The Court finds the OCA’s recommendation in order.

The conduct and behavior of everyone connected with an office charged with the dispensation of justice is circumscribed with a heavy burden of responsibility, necessarily so if the faith and confidence of the people in the judiciary[8] are to be maintained.

This Court has repeatedly warned that by the very nature of their functions, sheriffs are under obligation to perform the duties of their office honestly, faithfully and to the best of their ability,[9] and must conduct themselves with propriety and decorum, and above all else, be above suspicion.[10]

In the discharge of the sheriff’s duty of enforcing writs issued pursuant to court orders for which expenses are to be incurred, Section 10 of Rule 141[11] of the Revised Rules of Court expressly provides:
x x x x

With regard to sheriff’s expenses in executing writs issued pursuant to court orders or decisions or safeguarding the property levied upon, attached or seized, including kilometrage for each kilometer of travel, guards' fees, warehousing and similar charges, the interested party shall pay said expenses in an amount estimated by the sheriff, subject to the approval of the court.  Upon approval of said estimated expenses, the interested party shall deposit such amount with the clerk of court and ex officio sheriff, who shall disburse the same to the deputy sheriff assigned to effect the process, subject to liquidation within the same period for rendering a return on the process.  THE LIQUIDATION SHALL BE APPROVED BY THE COURT.  Any unspent amount shall be refunded to the party making the deposit. A full report shall be submitted by the deputy sheriff assigned with his return, and the sheriff's expenses shall be taxed as costs against the judgment debtor. (Emphasis and underscoring supplied)
Despite the plain meaning of above-quoted procedure, respondent failed to comply therewith.  His act of receiving an amount for expenses to be incurred in the execution of the writ of preliminary attachment, without him having made an estimate thereof and securing prior approval of the court issuing the writ is clearly proscribed by the rule. Whether the amount was advanced to him by the counsel for the plaintiffs or he offered to return the excess to the plaintiff is beside the point, his mere acceptance of the amount without the prior approval of the court and without him issuing a receipt therefor is clearly a misconduct in office.[12]

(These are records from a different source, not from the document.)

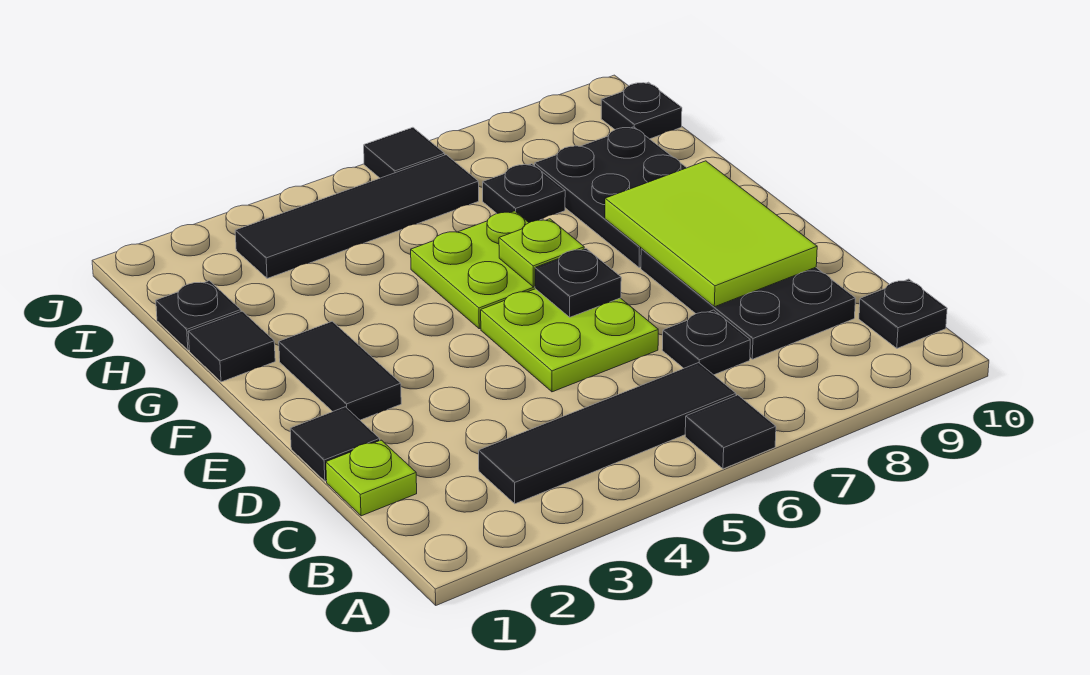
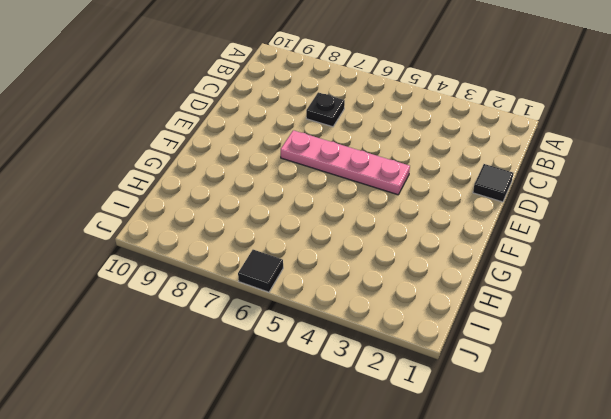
pink 1x4 plate [281,130,410,195] -> lime 2x2 plate [481,289,658,392]
none -> black 1x1 tile [685,395,776,469]
none -> black 1x4 tile [479,363,736,504]
none -> black 1x1 plate [859,279,947,348]

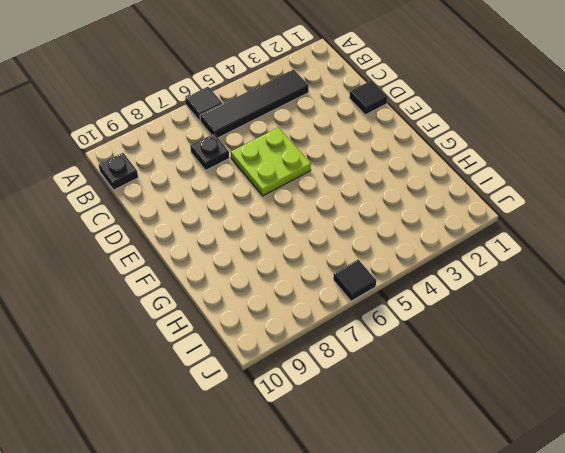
none -> lime 1x1 plate [326,440,417,516]
none -> black 2x3 plate [641,249,856,359]
none -> black 1x2 tile [279,321,401,420]

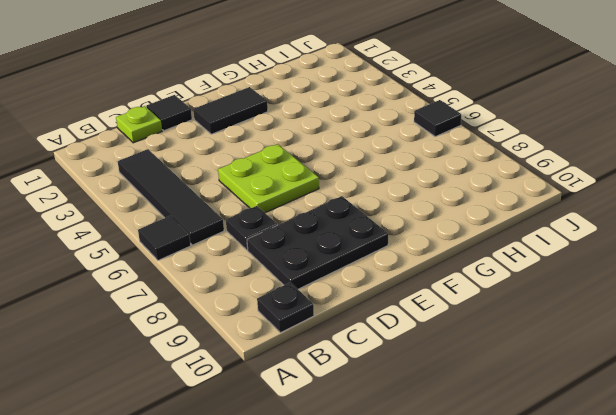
none -> lime 2x2 plate [411,211,535,329]
none -> black 2x3 plate [535,127,687,268]
none -> black 1x1 tile [188,311,275,382]

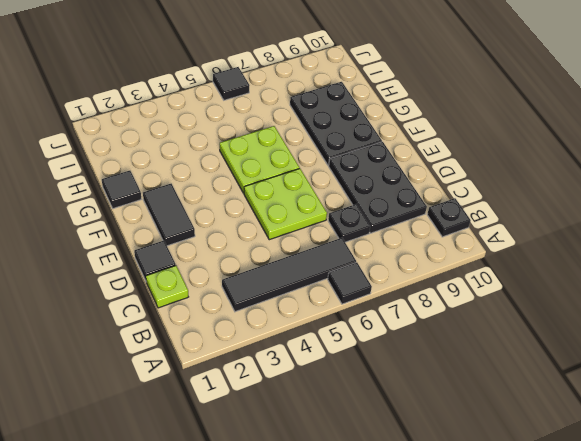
none -> black 1x1 plate [156,281,241,350]
none -> black 1x1 plate [483,164,565,223]
none -> black 1x4 tile [235,155,479,278]

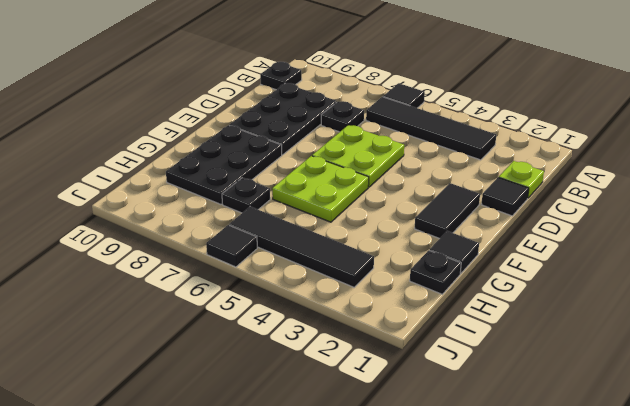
none -> black 1x1 plate [601,82,682,139]
none -> lime 2x3 tile [605,161,817,307]
none -> black 1x1 plate [535,248,621,317]

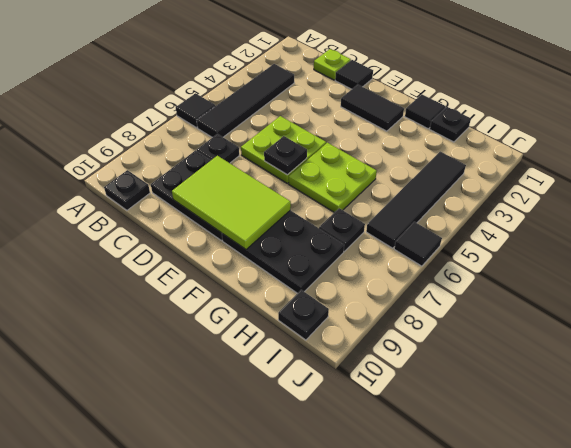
none -> lime 1x1 plate [499,219,584,287]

WHEREFORE, respondent, Sheriff IV Manuel L. Arimado of the Regional Trial Court, Branch 4, Legaspi City, is found guilty of simple misconduct in office and is SUSPENDED for a period of One (1) Month, with warning that a repetition of the same or similar acts shall be dealt with more severely.

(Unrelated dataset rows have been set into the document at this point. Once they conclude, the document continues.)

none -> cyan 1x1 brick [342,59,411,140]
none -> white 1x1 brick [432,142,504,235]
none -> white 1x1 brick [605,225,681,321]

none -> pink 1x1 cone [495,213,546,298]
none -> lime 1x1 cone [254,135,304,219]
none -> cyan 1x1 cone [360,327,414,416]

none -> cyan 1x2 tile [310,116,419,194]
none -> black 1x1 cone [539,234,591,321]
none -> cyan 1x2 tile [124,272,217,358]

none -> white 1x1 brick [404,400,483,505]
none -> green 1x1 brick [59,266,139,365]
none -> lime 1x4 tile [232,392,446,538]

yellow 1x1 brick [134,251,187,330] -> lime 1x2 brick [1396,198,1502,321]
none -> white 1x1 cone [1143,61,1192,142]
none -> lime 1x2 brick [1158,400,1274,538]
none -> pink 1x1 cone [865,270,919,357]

Quisumbing, (Chairman), Carpio, and Tinga, JJ., concur.

[1] Rollo, p. 9.

[2] See Rollo, p. 7;  Rejoinder on the Comment of Sheriff Arimado.

[3] Id. at 5-6.

[4] Id. at 13.

[5] Id. at 4.

[6] Ibid.

[7] Id. at 3.

[8] Manapat v. Tolentino, 432 Phil. 943, 952 (2002).

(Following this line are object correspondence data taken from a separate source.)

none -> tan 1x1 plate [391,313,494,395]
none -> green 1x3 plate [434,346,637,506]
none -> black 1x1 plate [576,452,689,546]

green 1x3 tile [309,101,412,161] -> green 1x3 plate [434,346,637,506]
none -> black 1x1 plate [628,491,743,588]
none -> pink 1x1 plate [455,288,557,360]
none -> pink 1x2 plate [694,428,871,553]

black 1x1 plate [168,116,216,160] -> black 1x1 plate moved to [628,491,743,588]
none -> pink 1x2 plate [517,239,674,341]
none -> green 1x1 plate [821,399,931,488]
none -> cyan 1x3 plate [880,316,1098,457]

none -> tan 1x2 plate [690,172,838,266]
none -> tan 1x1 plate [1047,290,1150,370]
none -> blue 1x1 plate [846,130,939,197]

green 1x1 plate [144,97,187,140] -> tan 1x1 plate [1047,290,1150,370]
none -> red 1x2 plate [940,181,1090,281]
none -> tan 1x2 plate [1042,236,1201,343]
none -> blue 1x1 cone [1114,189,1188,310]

[9] Torres v. Sicat, Jr. 438 Phil. 109, 116 (2002); Vda. de Velayo v. Ramos, 424 Phil. 734, 741 (2002); Wenceslao v. Madrazo, 317 Phil. 812, 820 (1995).

[10] Imperial v. Santiago, Jr. 446 Phil. 104, 119 (2003).

[11] As amended by A.M. No. 04-2-04-SC which took effect on August 16, 2004.

[12] Vide: Danao v. Franco, Jr. 440 Phil. 181, 185-186 (2002); Comendador v. Canabe, 438 Phil. 99, 107 (2002).